Darfur: New Humanitarian Needs and Aid Delivery Fact Sheet, 29 April 2014
The new wave of insecurity and violence across Darfur has generated enormous additional humanitarian needs since late February 2014. Hostilities and violence involving Government forces supported by the Rapid Support Force, a Government-affiliated militia, armed movements and armed tribal militia in Darfur have spread across much of North and South Darfur, with some spillover effects to Central, West and East Darfur states. The cumulative number of people who have been displaced since late February 2014 stands at 320,383. It includes the number of people who are still displaced and those who have returned to their areas of origin. This is in addition to some 2 million people in Darfur who face longer-term displacement, having fled their homes during the height of the conflict in 2003-2005.
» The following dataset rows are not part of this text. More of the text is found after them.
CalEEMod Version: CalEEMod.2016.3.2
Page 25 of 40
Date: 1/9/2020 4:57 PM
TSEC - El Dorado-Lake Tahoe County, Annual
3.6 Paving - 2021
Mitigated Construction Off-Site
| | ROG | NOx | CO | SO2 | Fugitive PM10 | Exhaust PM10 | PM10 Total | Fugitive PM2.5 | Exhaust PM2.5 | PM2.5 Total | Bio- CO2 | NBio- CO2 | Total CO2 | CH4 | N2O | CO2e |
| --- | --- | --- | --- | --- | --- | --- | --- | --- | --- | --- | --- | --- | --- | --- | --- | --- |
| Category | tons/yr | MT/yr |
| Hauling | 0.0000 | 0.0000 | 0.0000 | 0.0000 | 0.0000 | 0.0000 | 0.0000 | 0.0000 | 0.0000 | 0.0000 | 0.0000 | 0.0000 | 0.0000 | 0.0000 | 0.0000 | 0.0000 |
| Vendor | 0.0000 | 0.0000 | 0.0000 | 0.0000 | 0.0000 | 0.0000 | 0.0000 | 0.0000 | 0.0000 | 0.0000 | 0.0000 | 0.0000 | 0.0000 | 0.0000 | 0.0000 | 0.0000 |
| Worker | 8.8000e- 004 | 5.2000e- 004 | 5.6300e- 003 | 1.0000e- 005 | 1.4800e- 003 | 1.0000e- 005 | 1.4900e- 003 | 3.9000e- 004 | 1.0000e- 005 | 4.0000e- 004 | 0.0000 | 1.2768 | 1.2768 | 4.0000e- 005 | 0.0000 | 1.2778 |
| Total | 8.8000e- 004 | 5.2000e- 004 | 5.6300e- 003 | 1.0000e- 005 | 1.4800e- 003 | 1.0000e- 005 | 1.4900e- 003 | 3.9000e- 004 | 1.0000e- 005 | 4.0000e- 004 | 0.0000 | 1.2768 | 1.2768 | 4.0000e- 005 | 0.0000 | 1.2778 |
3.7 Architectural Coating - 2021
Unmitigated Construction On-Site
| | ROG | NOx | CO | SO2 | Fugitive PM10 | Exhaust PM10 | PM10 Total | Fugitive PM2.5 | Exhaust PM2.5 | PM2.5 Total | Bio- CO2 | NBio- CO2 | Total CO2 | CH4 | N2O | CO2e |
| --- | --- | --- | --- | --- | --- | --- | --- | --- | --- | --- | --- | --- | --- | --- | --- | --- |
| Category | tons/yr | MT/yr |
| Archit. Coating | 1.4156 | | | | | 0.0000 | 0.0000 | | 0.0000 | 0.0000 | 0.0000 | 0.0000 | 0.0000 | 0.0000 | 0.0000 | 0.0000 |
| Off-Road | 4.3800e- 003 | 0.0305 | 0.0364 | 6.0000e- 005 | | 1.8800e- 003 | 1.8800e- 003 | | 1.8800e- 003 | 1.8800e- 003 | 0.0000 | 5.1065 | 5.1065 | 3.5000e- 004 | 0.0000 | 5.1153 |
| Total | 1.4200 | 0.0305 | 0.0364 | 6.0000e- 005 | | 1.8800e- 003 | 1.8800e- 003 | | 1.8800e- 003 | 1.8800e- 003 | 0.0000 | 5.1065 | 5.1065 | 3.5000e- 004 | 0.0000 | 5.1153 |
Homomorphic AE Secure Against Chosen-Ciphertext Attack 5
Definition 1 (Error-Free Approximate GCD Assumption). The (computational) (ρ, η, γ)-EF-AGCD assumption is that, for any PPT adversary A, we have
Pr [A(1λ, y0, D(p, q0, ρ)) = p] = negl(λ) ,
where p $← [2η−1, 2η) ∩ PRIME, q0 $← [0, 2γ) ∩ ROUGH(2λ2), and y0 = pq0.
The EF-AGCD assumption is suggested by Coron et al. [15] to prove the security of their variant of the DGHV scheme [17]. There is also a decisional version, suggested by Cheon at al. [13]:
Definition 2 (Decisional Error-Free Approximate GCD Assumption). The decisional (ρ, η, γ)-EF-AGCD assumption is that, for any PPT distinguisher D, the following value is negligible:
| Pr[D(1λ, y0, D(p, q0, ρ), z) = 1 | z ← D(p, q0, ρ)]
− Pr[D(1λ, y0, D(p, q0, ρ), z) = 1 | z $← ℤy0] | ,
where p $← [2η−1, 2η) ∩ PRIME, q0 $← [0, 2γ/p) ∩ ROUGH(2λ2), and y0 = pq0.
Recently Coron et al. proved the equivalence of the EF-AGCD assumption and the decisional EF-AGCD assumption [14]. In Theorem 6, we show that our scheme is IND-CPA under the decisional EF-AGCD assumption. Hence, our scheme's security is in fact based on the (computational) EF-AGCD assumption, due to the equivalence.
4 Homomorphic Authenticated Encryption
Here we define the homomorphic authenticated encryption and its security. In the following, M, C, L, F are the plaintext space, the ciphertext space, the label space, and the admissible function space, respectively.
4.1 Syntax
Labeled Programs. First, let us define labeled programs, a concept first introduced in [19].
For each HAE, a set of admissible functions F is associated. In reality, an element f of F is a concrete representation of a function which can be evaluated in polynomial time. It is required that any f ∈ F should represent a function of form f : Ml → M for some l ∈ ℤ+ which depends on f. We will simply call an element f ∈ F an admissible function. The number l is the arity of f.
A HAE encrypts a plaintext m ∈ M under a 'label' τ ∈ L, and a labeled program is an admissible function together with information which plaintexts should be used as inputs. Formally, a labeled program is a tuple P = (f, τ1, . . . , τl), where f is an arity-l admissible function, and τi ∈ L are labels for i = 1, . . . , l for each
As of 29 April 2014, the total cumulative number of people who remain displaced in parts of Darfur stands at 188,760. Meanwhile, 131,623 people have returned to their areas of origin. The returns have largely taken place in in El Lait, El Taweisha, and Saraf Omra localities in North Darfur after the security situation improved.
During the early stages of this current crisis, aid agencies have been unable to access many of the affected areas due to violence and insecurity as well as denials of access by the authorities. Access for humanitarian organisations to assess the needs of affected/displaced people and deliver humanitarian assistance has since improved significantly. As of 29 April, aid agencies have varying degrees of access to 176,260 people, representing 93 per cent of the people who remain displaced in Darfur. The improvement is observed since the end of March when humanitarian actors had access to approximately t 90 per cent of the displaced people.
Despite the significant access constraints that the aid agencies faced earlier, 262,415 newly displaced people have been reached with humanitarian assistance. Key concerns of the aid community are continued displacement and violence/insecurity; very limited space for protection activities; constrained operating conditions; funding; and implementation capacity.